Wkraczając do gabinetu Lundquista byłem bardzo zaciekawiony jaką to niespodziankę zapowiedział mi we wczorajszym sms-ie.
-"No wreszczie pan już jest. Panowie poznajcie się" - obok Lundquista siedział potężny, barczysty mężczyzna. Jego wzrok zdawał się krążyć po całym pomieszczeniu, stwarzał wrażenie zakłopotanego.
Lundquist kontynuował:
-"Tom Freddy Aune, to fachowiec, którego polecił nam Raab. Zostanie zatem zatrudniony jako pański asystent. To specjalista w swoim zawodzie, ma sukcesy z drużynami juniorskimi..."
-"Miło mi pana poznać" - olbrzym skierował swoją prawą dłoń w moją stronę.

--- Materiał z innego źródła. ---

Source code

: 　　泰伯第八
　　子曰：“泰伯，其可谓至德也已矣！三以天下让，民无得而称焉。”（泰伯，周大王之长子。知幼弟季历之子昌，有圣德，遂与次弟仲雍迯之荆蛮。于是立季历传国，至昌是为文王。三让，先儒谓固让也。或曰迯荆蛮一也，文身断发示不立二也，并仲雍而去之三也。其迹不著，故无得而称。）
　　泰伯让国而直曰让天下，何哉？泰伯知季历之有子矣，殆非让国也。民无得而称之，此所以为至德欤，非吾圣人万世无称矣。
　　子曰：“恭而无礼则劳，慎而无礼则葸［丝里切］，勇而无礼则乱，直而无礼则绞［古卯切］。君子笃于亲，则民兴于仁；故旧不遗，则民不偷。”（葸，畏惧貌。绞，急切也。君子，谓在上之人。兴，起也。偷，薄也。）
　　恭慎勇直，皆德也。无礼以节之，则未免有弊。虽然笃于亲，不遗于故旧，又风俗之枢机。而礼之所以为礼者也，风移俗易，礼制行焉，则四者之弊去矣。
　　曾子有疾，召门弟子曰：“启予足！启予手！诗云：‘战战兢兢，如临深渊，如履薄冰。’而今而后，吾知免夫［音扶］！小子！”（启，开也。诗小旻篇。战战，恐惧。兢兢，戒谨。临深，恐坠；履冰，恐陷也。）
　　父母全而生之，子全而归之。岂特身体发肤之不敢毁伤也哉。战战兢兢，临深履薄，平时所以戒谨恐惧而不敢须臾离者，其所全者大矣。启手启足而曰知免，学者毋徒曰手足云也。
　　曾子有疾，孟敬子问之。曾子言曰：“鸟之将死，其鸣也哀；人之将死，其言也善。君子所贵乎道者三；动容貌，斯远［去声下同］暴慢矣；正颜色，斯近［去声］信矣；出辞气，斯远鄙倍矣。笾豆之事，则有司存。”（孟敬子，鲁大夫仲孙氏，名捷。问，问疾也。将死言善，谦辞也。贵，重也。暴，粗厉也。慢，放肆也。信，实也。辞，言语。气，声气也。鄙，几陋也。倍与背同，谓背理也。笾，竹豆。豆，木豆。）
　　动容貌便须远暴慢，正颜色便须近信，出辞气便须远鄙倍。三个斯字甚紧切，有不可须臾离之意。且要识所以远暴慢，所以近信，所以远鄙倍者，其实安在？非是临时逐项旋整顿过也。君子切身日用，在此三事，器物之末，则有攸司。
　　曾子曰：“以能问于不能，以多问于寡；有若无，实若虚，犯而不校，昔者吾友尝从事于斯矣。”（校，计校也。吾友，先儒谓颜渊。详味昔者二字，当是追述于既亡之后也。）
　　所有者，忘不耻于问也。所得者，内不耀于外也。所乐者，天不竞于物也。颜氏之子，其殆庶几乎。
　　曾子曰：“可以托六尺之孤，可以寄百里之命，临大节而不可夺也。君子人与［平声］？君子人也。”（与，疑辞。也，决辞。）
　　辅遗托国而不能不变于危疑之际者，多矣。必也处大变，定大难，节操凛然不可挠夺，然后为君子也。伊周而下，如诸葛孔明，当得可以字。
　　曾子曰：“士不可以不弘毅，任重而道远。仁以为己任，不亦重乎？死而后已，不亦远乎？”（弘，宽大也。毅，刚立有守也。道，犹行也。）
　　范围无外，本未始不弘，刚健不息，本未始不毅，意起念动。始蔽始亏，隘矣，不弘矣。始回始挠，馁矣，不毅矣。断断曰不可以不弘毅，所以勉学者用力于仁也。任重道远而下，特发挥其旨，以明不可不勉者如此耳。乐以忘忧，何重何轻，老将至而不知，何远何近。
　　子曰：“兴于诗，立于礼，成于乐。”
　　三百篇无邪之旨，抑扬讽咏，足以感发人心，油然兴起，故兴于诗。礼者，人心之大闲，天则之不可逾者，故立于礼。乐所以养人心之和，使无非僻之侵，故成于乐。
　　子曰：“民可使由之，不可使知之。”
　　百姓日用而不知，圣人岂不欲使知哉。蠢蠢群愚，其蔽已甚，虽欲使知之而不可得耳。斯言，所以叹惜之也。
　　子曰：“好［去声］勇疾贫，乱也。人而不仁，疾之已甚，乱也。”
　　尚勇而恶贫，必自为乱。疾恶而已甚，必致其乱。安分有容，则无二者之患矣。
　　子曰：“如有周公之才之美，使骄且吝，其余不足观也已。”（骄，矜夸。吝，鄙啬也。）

-"Mnie również. Potrzebowałem kogoś, kto dobrze zajmie się klubową szkółką talentów. Myślę, że podoła pan temu wyzwaniu. Zapraszam na dzisiejszy trening - będzie pan miał okazję do pierwszych obserwacji. Liczę na pana dobre rady!" - zachęcałem.
-"Mam do ciebie jeszcze jedno pytanie, menago..." - nieoczekiwanie przerwał prezes.
-"Jak wygląda sprawa naszych transferów? Nie przeprowadziłeś ich, zdaje się zbyt wielu?" - pytał.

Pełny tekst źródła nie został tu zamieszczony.